The gift will go toward construction of the Energy and Engineering Innovation Building at CSUB, a major leap forward in the university’s mission to answer the demand for qualified science, technology, engineering and mathematics graduates in our region.
“The Energy and Engineering Innovation Building is essential because it will allow CSU Bakersfield to continue to expand our engineering and science majors,” said Dr. Lynnette Zelezny, president of CSU Bakersfield. “But it represents so much more than a physical space. We see the building as the epicenter for research and invention in our region, a place where no idea is off limits, no problem too daunting to solve. This will be a game-changer for our Valley.”
Ben and Gayle Batey have been steadfast in their support for education, even after Mr. Batey left teaching to go into business for himself. As a developer, Mr. Batey built nearly 1,000 homes in Bakersfield over the course of a distinguished career that allowed the Bateys to share their success and reciprocate the loyalty that local home-buyers had shown the family over the decades.
In addition to their generous contributions to CSUB, the Bateys have supported Alzheimer’s research in Southern California and throughout the country.
“My family believes in the power of education to lift our region and people,” Mrs.
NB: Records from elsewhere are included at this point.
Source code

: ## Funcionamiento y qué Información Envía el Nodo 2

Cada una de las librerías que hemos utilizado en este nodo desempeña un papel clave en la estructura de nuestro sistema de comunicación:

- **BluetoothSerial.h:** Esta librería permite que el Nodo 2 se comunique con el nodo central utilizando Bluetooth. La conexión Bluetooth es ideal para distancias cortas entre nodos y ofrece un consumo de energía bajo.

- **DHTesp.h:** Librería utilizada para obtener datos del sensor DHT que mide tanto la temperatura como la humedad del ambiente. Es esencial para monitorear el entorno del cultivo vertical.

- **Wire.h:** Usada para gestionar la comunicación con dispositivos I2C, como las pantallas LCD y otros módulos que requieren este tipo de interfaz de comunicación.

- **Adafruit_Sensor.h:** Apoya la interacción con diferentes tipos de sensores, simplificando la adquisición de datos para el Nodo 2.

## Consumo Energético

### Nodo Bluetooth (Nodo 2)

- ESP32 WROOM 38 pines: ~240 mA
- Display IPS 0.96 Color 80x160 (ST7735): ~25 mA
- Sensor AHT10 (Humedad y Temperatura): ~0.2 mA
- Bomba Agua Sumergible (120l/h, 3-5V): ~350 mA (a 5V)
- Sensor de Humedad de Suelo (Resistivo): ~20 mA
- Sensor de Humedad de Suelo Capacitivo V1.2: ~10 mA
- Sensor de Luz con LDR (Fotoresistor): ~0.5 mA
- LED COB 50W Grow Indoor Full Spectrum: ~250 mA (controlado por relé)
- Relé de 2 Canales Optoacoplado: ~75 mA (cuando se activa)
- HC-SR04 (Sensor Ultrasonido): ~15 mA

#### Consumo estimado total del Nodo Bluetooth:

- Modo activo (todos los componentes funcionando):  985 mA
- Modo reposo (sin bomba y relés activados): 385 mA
Batey said. “By expanding opportunities for science and engineering majors at our local university, we increase the chances that our best and brightest students will remain in Bakersfield to study and work after graduation.”
As envisioned, the Energy and Engineering Innovation Building would be a tri-level space of about 60,000 square feet, housing CSUB’s California Energy Research Center, a student project incubator space, teaching and computer laboratories, the Angelo and Mary Mazzei Auditorium, a courtyard and the atrium, which will be named for the Batey family.
Since the inception of CSUB’s engineering program a few short years ago, the university has witnessed tremendous interest among students, pushing the limits of the program, even as the demand for a STEM-educated workforce grows. The best way to close the region’s STEM gap is for CSUB to develop its own engineers and scientists, said Dr. Kathleen Madden, Dean of School of Natural Sciences, Mathematics and Engineering.
“Employers have told us that after a few years investing in training of young engineers from outside our region, they take the experience they have gained and move on. That’s a problem we’re addressing. Employers want home-grown engineers.”
Victor Martin, Vice President for University Advancement, praised Mrs. Batey as a visionary for her belief in future scientists and engineers.
“Gayle’s transformative gift will make a positive and lasting impact on STEM education for our entire region and it will create a cascading effect where other philanthropists will be inspired to follow her support of the CSUB Foundation.”
About the Energy and Engineering Innovation Building: A hub for ideas and the best and brightest students in the region, the Energy and Engineering Innovation Building will offer a space for research, collaboration and experimentation, right here in the South San Joaquin Valley. CSU Bakersfield students and faculty will work together, often in partnership with industry collaborators, to move our region and the nation forward through innovation and solution-based research. The complex will feature the California Energy Research Center, student project incubator space, teaching and computer laboratories and several public spaces, like an auditorium and courtyard.